Chewy said Wednesday the AI it is running inside customer service, pharmacy, fulfillment, and marketing workflows is now producing savings it sizes in the low tens of millions of dollars this fiscal year, on track for $50 million-plus annually from fiscal 2027.
How they built it: Chewy sequenced the rollout. CEO Sumit Singh said the company spent "the last several quarters" building "the foundational infrastructure required to deploy AI broadly across the enterprise," and is now embedding it across the four workflow areas.
The same playbook extends to its vet clinics, where Singh credits "technology-enabled workflows and AI-assisted tools" for vet productivity and retention gains.
The receipts: The savings are showing up in the P&L, not just the roadmap. First-quarter SG&A came in at $593 million, or 17.7% of net sales, roughly 90 basis points leaner year over year.
CFO Chris Deppe attributed the leverage to fulfillment productivity (fewer labor-hours per order) and "early benefits from technology and AI-enabled efficiencies." Chewy first quantified the AI savings last quarter and confirmed both numbers this call.

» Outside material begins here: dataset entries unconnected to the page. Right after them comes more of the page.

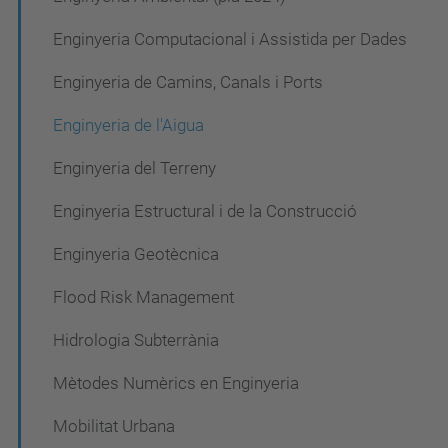
ó
Enginyeria Computacional i Assistida per Dades
Enginyeria de Camins, Canals i Ports
Enginyeria de l'Aigua
Enginyeria del Terreny
Enginyeria Estructural i de la Construcció
Enginyeria Geotècnica
Flood Risk Management
Hidrologia Subterrània
Mètodes Numèrics en Enginyeria
Mobilitat Urbana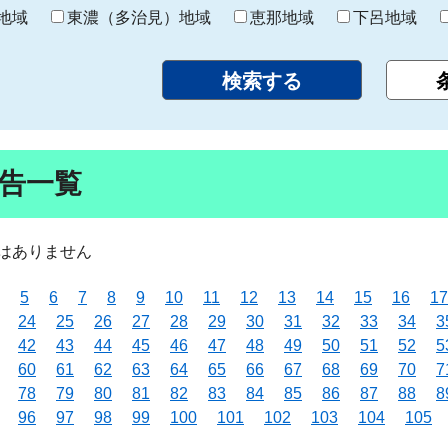
り
地域
東濃（多治見）地域
恵那地域
下呂地域
告一覧
はありません
5
6
7
8
9
10
11
12
13
14
15
16
17
24
25
26
27
28
29
30
31
32
33
34
3
42
43
44
45
46
47
48
49
50
51
52
5
60
61
62
63
64
65
66
67
68
69
70
7
78
79
80
81
82
83
84
85
86
87
88
8
96
97
98
99
100
101
102
103
104
105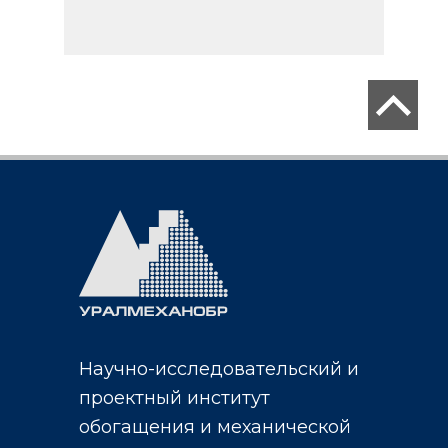
Научно-исследовательский и
проектный институт
обогащения и механической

The base layer: The software gains sit on top of physical automation. When Chewy last detailed its automated fulfillment centers in late 2022, they filled orders 18% to 20% cheaper than legacy sites; it gave no updated automation metrics this call.
Few operators put numbers on the AI layer at all: General Mills credits AI logistics optimization for $20 million-plus in savings, while C.H. Robinson cites AI-driven productivity gains without naming a figure.
Why it matters now: Chewy cut its fiscal 2026 sales outlook on a softer consumer but held its 6.6% to 6.8% adjusted EBITDA margin target, with Deppe saying Chewy was "able to act on certain efficiency gains that we originally had slated for the back half of 2026 earlier in the year." The ramp Singh calls "more meaningful" arrives in 2027.